### What to produce:
Quote the material word for word from its beginning through the line that contains "Torre del Mar, La Axarquía", leaving the pictures out of your answer.

─── Records for this task

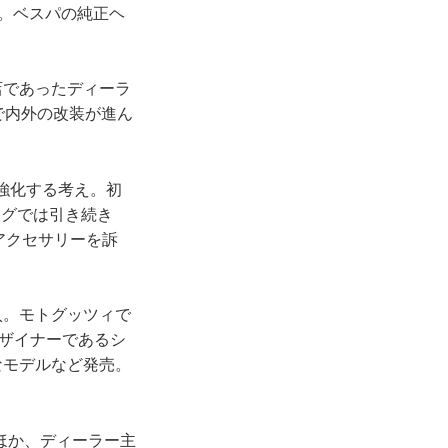
売。ベスパの純正ヘ
店であったディーラ
で内外の改装が進ん
強化する考え。初
ングでは引き続き
アクセサリーを訴
入。モトグッツィで
デザイナーであるシ
なモデルなど発売。
ほか、ディーラー主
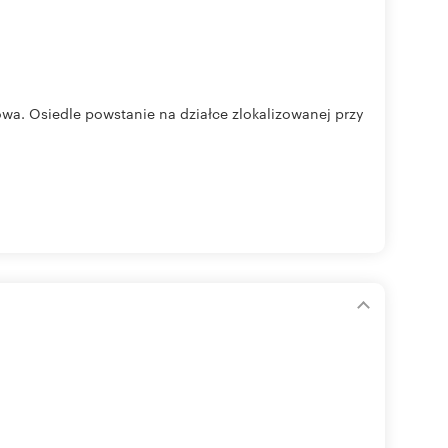
a. Osiedle powstanie na działce zlokalizowanej przy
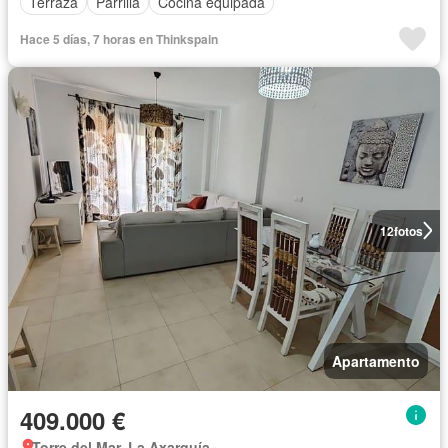
Terraza
Parrilla
Cocina equipada
Hace 5 días, 7 horas en Thinkspain
12
fotos
Apartamento
409.000 €
Torre del Mar, La Axarquía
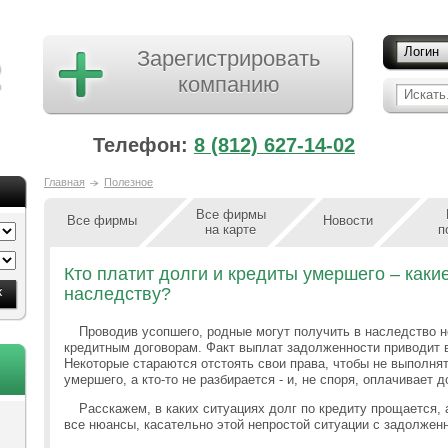
Логин
Зарегистрировать
компанию
Искать.
Телефон:
8 (812) 627-14-02
Главная
Полезное
Все фирмы
Все фирмы
Новости
на карте
п
Кто платит долги и кредиты умершего – каки
наследству?
Проводив усопшего, родные могут получить в наследство н
кредитным договорам. Факт выплат задолженности приводит 
Некоторые стараются отстоять свои права, чтобы не выполня
умершего, а кто-то не разбирается - и, не споря, оплачивает д
Расскажем, в каких ситуациях долг по кредиту прощается, а
все нюансы, касательно этой непростой ситуации с задолжен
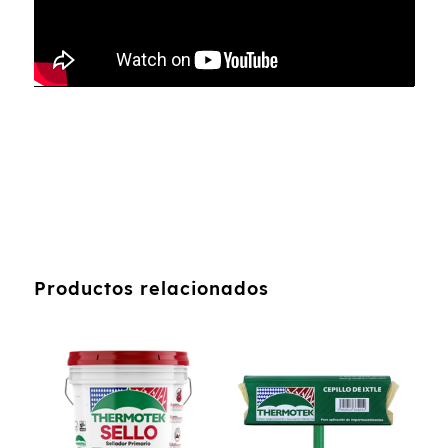
Productos relacionados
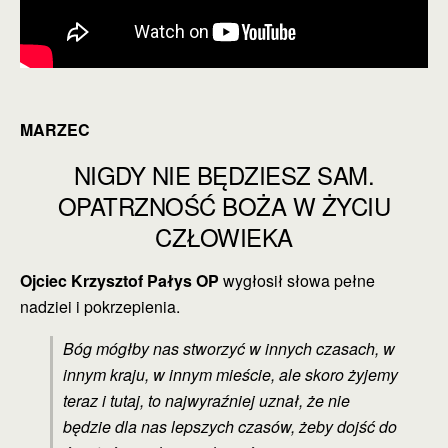
MARZEC
NIGDY NIE BĘDZIESZ SAM.
OPATRZNOŚĆ BOŻA W ŻYCIU
CZŁOWIEKA
Ojciec Krzysztof Pałys OP
wygłosił słowa pełne
nadziei i pokrzepienia.
Bóg mógłby nas stworzyć w innych czasach, w
innym kraju, w innym mieście, ale skoro żyjemy
teraz i tutaj, to najwyraźniej uznał, że nie
będzie dla nas lepszych czasów, żeby dojść do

──────

### Solution for this task:
売。ベスパの純正ヘ
店であったディーラ
で内外の改装が進ん
強化する考え。初
ングでは引き続き
アクセサリーを訴
入。モトグッツィで
デザイナーであるシ
なモデルなど発売。
ほか、ディーラー主
a. Osiedle powstanie na działce zlokalizowanej przy
Terraza
Parrilla
Cocina equipada
Hace 5 días, 7 horas en Thinkspain
12
fotos
Apartamento
409.000 €
Torre del Mar, La Axarquía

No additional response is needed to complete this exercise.